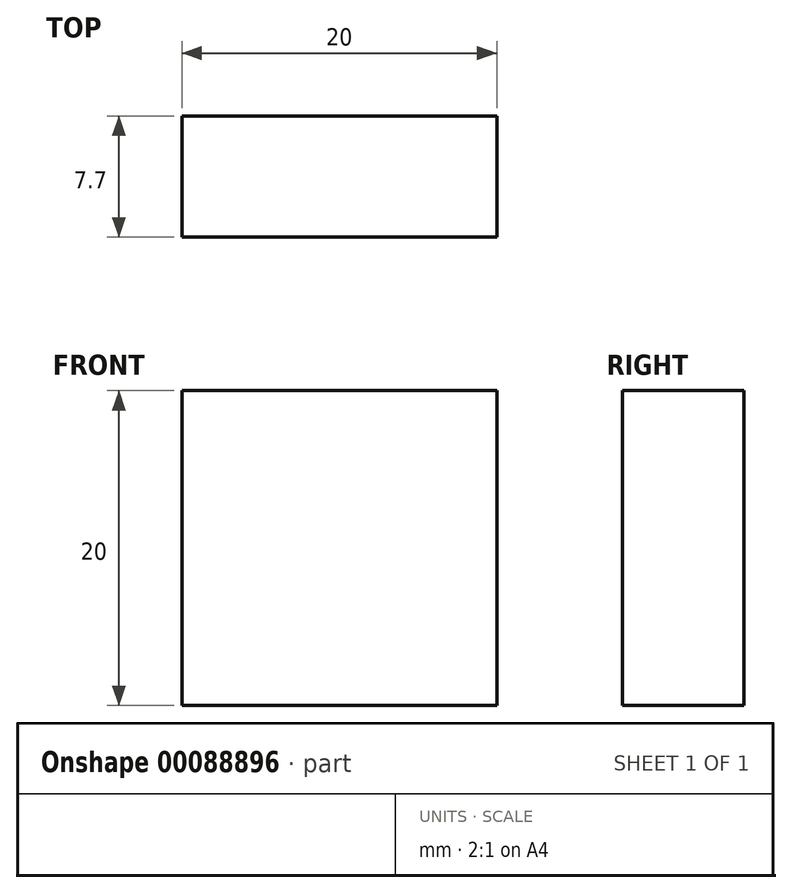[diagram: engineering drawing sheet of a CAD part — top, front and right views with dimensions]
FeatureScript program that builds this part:
annotation { "Feature Type Name" : "Feature", "Feature Type Description" : "" }
export const myFeature = defineFeature(function(context is Context, id is Id, definition is map)
    precondition{}
    {
        {
            var Q0;
            Q0=qCreatedBy(makeId("Front.planeOp"),FACE);
            var sketch = newSketch(context, id + "F0", { "sketchPlane" : qUnion([Q0])});
            skLineSegment(sketch, "E0.bottom", {"start": v(0, 0) * mm, "end": v(20, 0) * mm});
            skLineSegment(sketch, "E0.top", {"start": v(0, 20) * mm, "end": v(20, 20) * mm});
            skLineSegment(sketch, "E0.left", {"start": v(0, 0) * mm, "end": v(0, 20) * mm});
            skLineSegment(sketch, "E0.right", {"start": v(20, 0) * mm, "end": v(20, 20) * mm});
            skSolve(sketch);
        }
        {
            var Q0;
            Q0 = qSketchRegion(id + "F0", true);
            extrude(context, id + "F1", {"entities" : qUnion([Q0]), "depth" : 7.7 * mm});
        }
    });
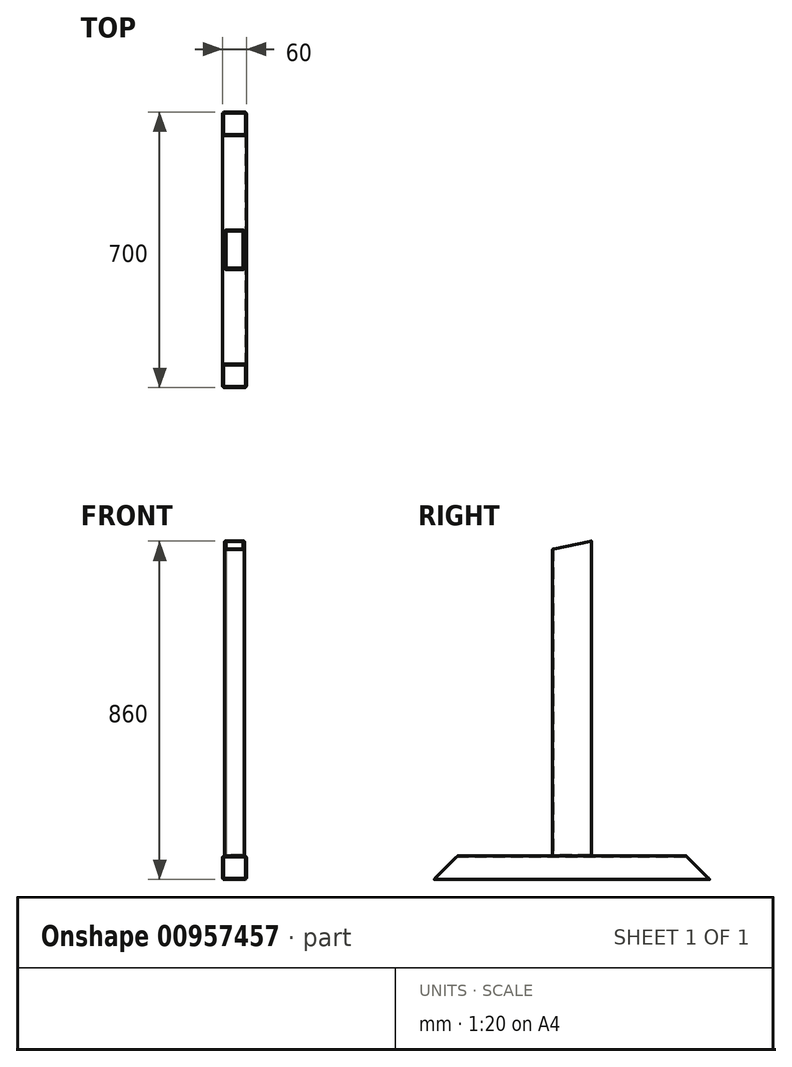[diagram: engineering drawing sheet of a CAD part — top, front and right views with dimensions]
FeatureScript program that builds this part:
annotation { "Feature Type Name" : "Feature", "Feature Type Description" : "" }
export const myFeature = defineFeature(function(context is Context, id is Id, definition is map)
    precondition{}
    {
        {
            var Q0;
            Q0=qCreatedBy(makeId("Top.planeOp"),FACE);
            var sketch = newSketch(context, id + "F0", { "sketchPlane" : qUnion([Q0])});
            skLineSegment(sketch, "E0.bottom", {"start": v(30, -350) * mm, "end": v(-30, -350) * mm});
            skLineSegment(sketch, "E0.top", {"start": v(30, 350) * mm, "end": v(-30, 350) * mm});
            skLineSegment(sketch, "E0.left", {"start": v(30, -350) * mm, "end": v(30, 350) * mm});
            skLineSegment(sketch, "E0.right", {"start": v(-30, -350) * mm, "end": v(-30, 350) * mm});
            skPoint(sketch, "E0.middle", {"position": v(0, 0) * mm});
            skSolve(sketch);
        }
        {
            var Q0;
            Q0 = qSketchRegion(id + "F0", true);
            extrude(context, id + "F1", {"entities" : qUnion([Q0]), "depth" : 60 * mm, "offsetDistance" : 25 * mm});
        }
        {
            var Q0;
            Q0=makeQuery(id+"F1.opExtrude","CAP_EDGE",EDGE,{"disambiguationData":[OSD([sQuery(id+"F0.wireOp",EDGE,"E0.bottom")])],"isStart":false});
            var Q1;
            Q1=makeQuery(id+"F1.opExtrude","CAP_EDGE",EDGE,{"disambiguationData":[OSD([sQuery(id+"F0.wireOp",EDGE,"E0.top")])],"isStart":false});
            chamfer(context, id + "F2", {"entities" : qUnion([Q0, Q1]), "width" : 60 * mm, "tangentPropagation" : true});
        }
        {
            var Q0;
            Q0=makeQuery(id+"F2.opChamfer","BLEND_FACE",FACE,{"disambiguationData":[OSD([sQuery(id+"F0.wireOp",EDGE,"E0.bottom")])]});
            var Q1;
            Q1=makeQuery(id+"F2.opChamfer","BLEND_FACE",FACE,{"disambiguationData":[OSD([sQuery(id+"F0.wireOp",EDGE,"E0.top")])]});
            shell(context, id + "F3", {"entities" : qUnion([Q0, Q1]), "thickness" : 2.5 * mm});
        }
        {
            var Q0;
            Q0=makeQuery(id+"F1.opExtrude","CAP_FACE",FACE,{"disambiguationData":[OSD([sQuery(id+"F0.wireOp",EDGE,"E0.bottom"),sQuery(id+"F0.wireOp",EDGE,"E0.top"),sQuery(id+"F0.wireOp",EDGE,"E0.left"),sQuery(id+"F0.wireOp",EDGE,"E0.right")])],"isStart":false});
            var sketch = newSketch(context, id + "F4", { "sketchPlane" : qUnion([Q0])});
            skLineSegment(sketch, "E1.bottom", {"start": v(25, 50) * mm, "end": v(-25, 50) * mm});
            skLineSegment(sketch, "E1.top", {"start": v(25, -50) * mm, "end": v(-25, -50) * mm});
            skLineSegment(sketch, "E1.left", {"start": v(25, 50) * mm, "end": v(25, -50) * mm});
            skLineSegment(sketch, "E1.right", {"start": v(-25, 50) * mm, "end": v(-25, -50) * mm});
            skPoint(sketch, "E1.middle", {"position": v(0, 0) * mm});
            skSolve(sketch);
        }
        {
            var Q0;
            Q0=makeQuery(id+"F4.imprint","IMPRINT",FACE,{"disambiguationData":[TD([[makeQuery(id+"F4.imprint","IMPRINT",EDGE,{"derivedFrom":sQuery(id+"F4.wireOp",EDGE,"E1.bottom")}),1.0]])]});
            extrude(context, id + "F5", {"entities" : qUnion([Q0]), "depth" : 800 * mm, "offsetDistance" : 25 * mm});
        }
        {
            var Q0;
            Q0=makeQuery(id+"F5.opExtrude","SWEPT_EDGE",EDGE,{"disambiguationData":[OSD([sQuery(id+"F4.wireOp",EDGE,"E1.bottom"),sQuery(id+"F4.wireOp",EDGE,"E1.right")])]});
            var Q1;
            Q1=makeQuery(id+"F5.opExtrude","SWEPT_EDGE",EDGE,{"disambiguationData":[OSD([sQuery(id+"F4.wireOp",EDGE,"E1.bottom"),sQuery(id+"F4.wireOp",EDGE,"E1.left")])]});
            var Q2;
            Q2=makeQuery(id+"F1.opExtrude","CAP_EDGE",EDGE,{"disambiguationData":[OSD([sQuery(id+"F0.wireOp",EDGE,"E0.right")])],"isStart":false});
            var Q3;
            Q3=makeQuery(id+"F1.opExtrude","CAP_EDGE",EDGE,{"disambiguationData":[OSD([sQuery(id+"F0.wireOp",EDGE,"E0.left")])],"isStart":false});
            var Q4;
            Q4=makeQuery(id+"F5.opExtrude","SWEPT_EDGE",EDGE,{"disambiguationData":[OSD([sQuery(id+"F4.wireOp",EDGE,"E1.top"),sQuery(id+"F4.wireOp",EDGE,"E1.right")])]});
            var Q5;
            Q5=makeQuery(id+"F5.opExtrude","SWEPT_EDGE",EDGE,{"disambiguationData":[OSD([sQuery(id+"F4.wireOp",EDGE,"E1.top"),sQuery(id+"F4.wireOp",EDGE,"E1.left")])]});
            var Q6;
            Q6=makeQuery(id+"F1.opExtrude","CAP_EDGE",EDGE,{"disambiguationData":[OSD([sQuery(id+"F0.wireOp",EDGE,"E0.right")])],"isStart":true});
            var Q7;
            Q7=makeQuery(id+"F1.opExtrude","CAP_EDGE",EDGE,{"disambiguationData":[OSD([sQuery(id+"F0.wireOp",EDGE,"E0.left")])],"isStart":true});
            fillet(context, id + "F6", {"entities" : qUnion([Q0, Q1, Q2, Q3, Q4, Q5, Q6, Q7]), "radius" : 4 * mm, "tangentPropagation" : true, "allowEdgeOverflow" : false});
        }
        {
            var Q0;
            Q0=makeQuery(id+"F5.opExtrude","CAP_FACE",FACE,{"disambiguationData":[OSD([sQuery(id+"F4.wireOp",EDGE,"E1.bottom"),sQuery(id+"F4.wireOp",EDGE,"E1.top"),sQuery(id+"F4.wireOp",EDGE,"E1.left"),sQuery(id+"F4.wireOp",EDGE,"E1.right")])],"isStart":false});
            shell(context, id + "F7", {"entities" : qUnion([Q0]), "thickness" : 3 * mm});
        }
        {
            var Q0;
            Q0=makeQuery(id+"F5.opExtrude","CAP_EDGE",EDGE,{"disambiguationData":[OSD([sQuery(id+"F4.wireOp",EDGE,"E1.top")])],"isStart":false});
            chamfer(context, id + "F8", {"entities" : qUnion([Q0]), "chamferType" : ChamferType.OFFSET_ANGLE, "width" : 100 * mm, "oppositeDirection" : true, "angle" : 12 * degree});
        }
    });
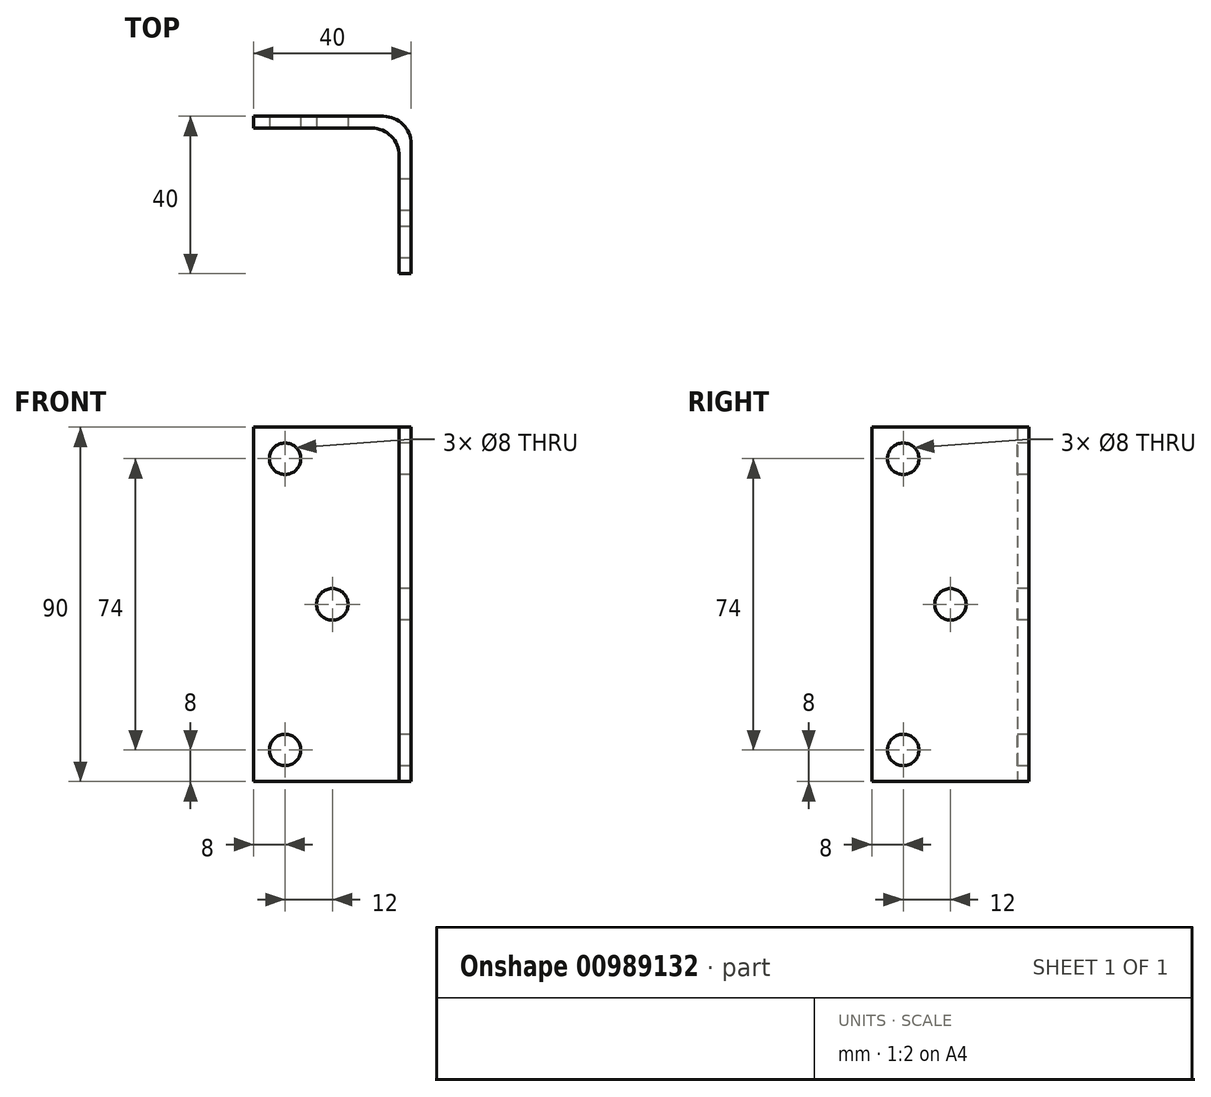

────────────────

*TASK TO CARRY OUT*. Collect every line in the records above that contains the string "thickness", and copy each one in full.

*REPLY TO THE EXERCISE*.
            shell(context, id + "F3", {"entities" : qUnion([Q0, Q1]), "thickness" : 2.5 * mm});
            shell(context, id + "F7", {"entities" : qUnion([Q0]), "thickness" : 3 * mm});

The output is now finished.